Tip Drill: Enough checkers, let's play chess

Scott Pianowski

Looking to keep the momentum going from our runaway-freight-train rollout, we're back with Day 2 of the summer-long Tip Drill, your quick stop for a daily bite-size tip. Dig what's here? Great. Not your speed? No worries - you're free to go back to your CFL Handicapping seminar. Now, on with the tippage . . .

Fantasy Football has more luck in it than any other major fantasy game. It's a dirty little secret of sorts, not always talked about, but it's out there. Baseball, hockey and basketball seasons run on forever, use a lot of players, and give us tons of data points to normalize the results. Football is a game of the short run and goofy bounces, where the office secretary might win the whole enchilada because of accidental clicks on Adrian Peterson and Randy Moss.

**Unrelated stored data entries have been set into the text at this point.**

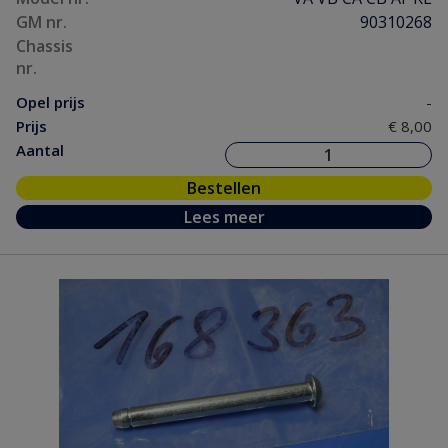
GM nr.
90310268
Chassis
nr.
Opel prijs
-
Prijs
€ 8,00
Aantal
Bestellen
Lees meer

It doesn't mean we have to like it or accept it, of course. There are ways for smart guys to shift the balance back in their favor, and that's our topic for today. Forget pandering to the lowest-common denominator; let's subtly change our leagues so that talent is rewarded. Today's minor tweaks give sharp players like you a better chance at tomorrow's ring.

Consider any and all of these adjustments to your league:

Start More Players

This should be an easy sell to fantasy players anyway, because more starters leads to more action, and that means more fun. But the sharpies in the crowd especially like it because it lessens the impact any one player can make, good or bad. You want more results in your league, not less. One hit on draft day should not make you an auto-contender, and one major injury shouldn't kill your season. The more players you add to the starting mix, the less volatility in our exercise.

Where to start? You can pretty much always add another starting receiver and the NFL's depth will support it. Flex players? I'm on board. If you've got 10 owners or less, I strongly urge multiple starters at QB. Once you start playing this way, it's hard to shift back - you'll be more invested in every Sunday. Forget mirroring the shape of a real NFL roster; let's get more players into our fantasy world.


More Rewards for Total Points

Head-to-head might be more fun, but total points is definitely more fair. Find a happy medium between the two. Consider weekly or seasonal prizes for the highest-scoring teams. Let "points for" determine the final playoff spot or two. Every league seems to offer a bad-beat story where a very high-scoring team finishes with a losing record because its virtual fantasy defense can't stop anyone. That's not skill, that's randomness. Total points tell a truer story.


Add Skill to the Free-Agent Chase

Many leagues still divvy up free agents with the "worst is first" model, and I don't know many sharpies who care for it. Why give a reward for having a bad team? Aren't you sick of never having a cushy free-agent slot in the middle of the year because your team is usually good?

I prefer a FAAB system for free-agent divvy-up, a blind-bidding tool which requires owners to handle a season-long budget and make strategic decisions. If you're not ready for something that involved, at least put waiver priority on your free-agent slots so the same crummy teams can't get pick of the litter every week.


Trim the Bench Spots

One of my favorite private leagues requires us to start jumbo rosters every Sunday, but with a very slim taxi squad. It's a challenge to handle week-to-week maintenance because good players will inevitably be cut, especially during the bye-week season. More critical decisions to make, more tricky calls to decide on? That's what the sharp owner should want. (Tied to this point, you'll notice that the "donators" in most leagues absolutely hate the bye-week season. Tricky decisions, deep scouting required? That's not their game. And when you force them into that element, plenty of leaky decisions will follow.)


Move up the Draft Date

A decent chunk of the fantasy community, novices and experts alike, hates this idea. Okay, we all fear late-August injuries, those hit hard. But give me one additional reason why an early-August draft is such a bad concept?

I prefer an early start because it allows for more speculation and uncertainty; it gives us more ways to out-project our opponents. The donator needs everything spelled out for him (position battles, new offensive schemes, etc) before he's comfortable dipping his toes in the water. The sharpie can connect the dots on his own, can see patterns before his opponents, can figure out the lay of the land before the common guy. Why wait for the answer key to come out in late August? I say you draft sometime in the next two weeks, confident that you'll be able to out-speculate the other guys in the room.


Switch to an Auction

Okay, they take a lot longer than common drafts and there are some logistical issues with them, true enough (though the internet has caught up in recent years - thanks, Fantasy Auctioneer). But auctions are also more fair, more interesting, more dynamic - and more challenging. The donators want to forever play checkers, keep the rules basic and simple. See if you can slide them over to the chessboard, and watch your EV increase.

These are just a few ideas on a theme, I know there are many others. How do you reduce the volatility in your league? What's your pet format? How can we make Fantasy Football a better game?